KRİMİNAL BİR YAPI OLUŞTU
Ama öyle bir kriminal yapı oluştu ki, Cumhuırbaşkanımızın odasına böcek yerleştireceksiniz, benim ofisimden gizli toplantıları deşifre edeceksiniz sonra da ‘Biz yapmadık’ diyeceksiniz. Fakat neden sahip çıktınız? O tapeleri yayarak ne yapmaya çalıştınız. İyi niyetlilere soruyorum, bu şimdi cemaat faaliyeti midir? Bu yapı, böyle yakalanınca bu sefer diğer cemaatleri de kendi kategorileri içinde göstermek için aslında hakarette bulunuyorlar. Hayır onlar sizin gibi değil, başka hiç bi cemaat böyle bir eylem içine girmedi. Emniyet içinde örgütlenerek, yargı içinde örgütlenerek ‘Bir tek benim elemanlarım buraya girer’ demedi.

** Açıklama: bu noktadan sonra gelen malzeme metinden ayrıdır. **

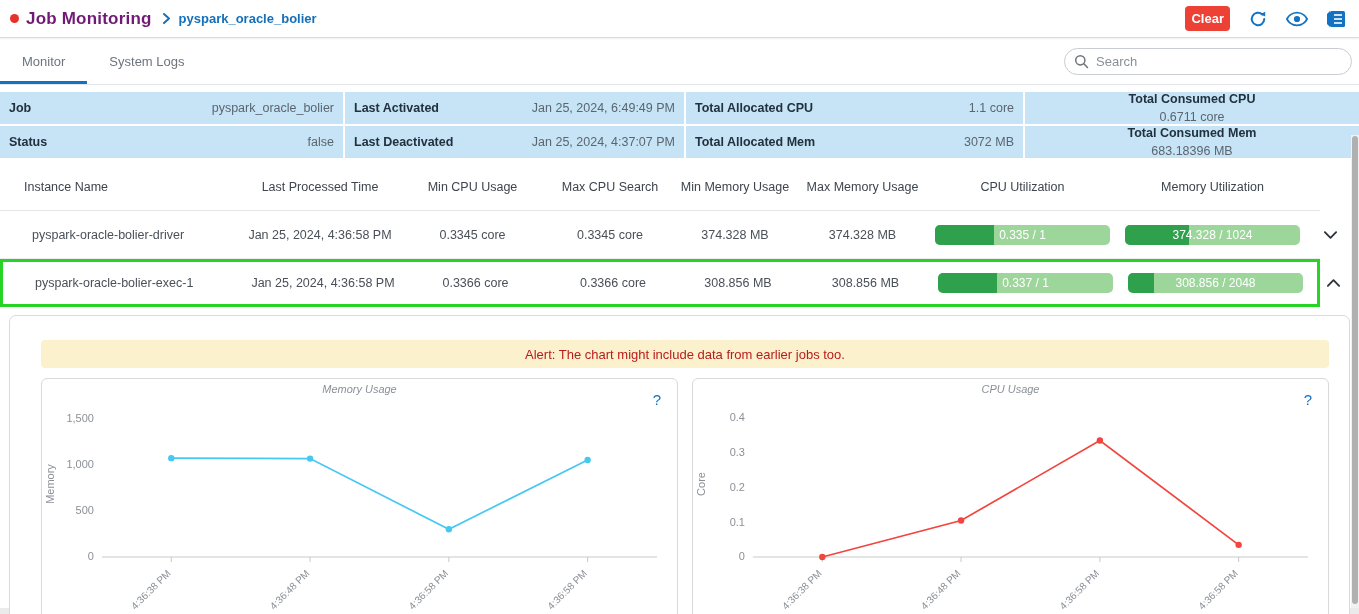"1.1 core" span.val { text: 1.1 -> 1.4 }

MGK’DA HİÇBİR CEMAAT KONUŞULMAMIŞTIR
İnsanların namahremlerine girmedi, kime yapılırsa yapılsın bu bizim için suçtur. Bu yapılar, cemaatler neden bunu üstüne alınsın ki? MGK’da hiç bir cemaat konuşulmamıştır, hiç bir cemaate karşı da tedbir görüşülmemiştir. Hiç bir cemaat, hiç bir sivil toplum örgütü baskı altına alınmayacaktır ama kim olursa olsun halktan meşruiyetini almadan devlet üzerinde ipotek koymaya kalkarsa karşı konulacaktır. Muhalefet yapacak olan buyursun çıksın er meydanına. ‘Siyasetten uzağım’ diyecekseniz uzak durun o halde. Ben akademisyen kimliğimdeyken siyasetten uzaktım mesela. Cemaatin o pak, güzel ismini kimsenin yozlaştırmaması lazım. Cemaatlerimizin de hiç bir şekilde tedirgin olmaması lazım, tekrar söylüyorum hiç bir sivil toplum faaliyeti, demokratik bir toplumda tehdit altında değildir. Taki sivil toplumun sınırlarını aşarak kamu tekelini kullanmaya kalkmasın.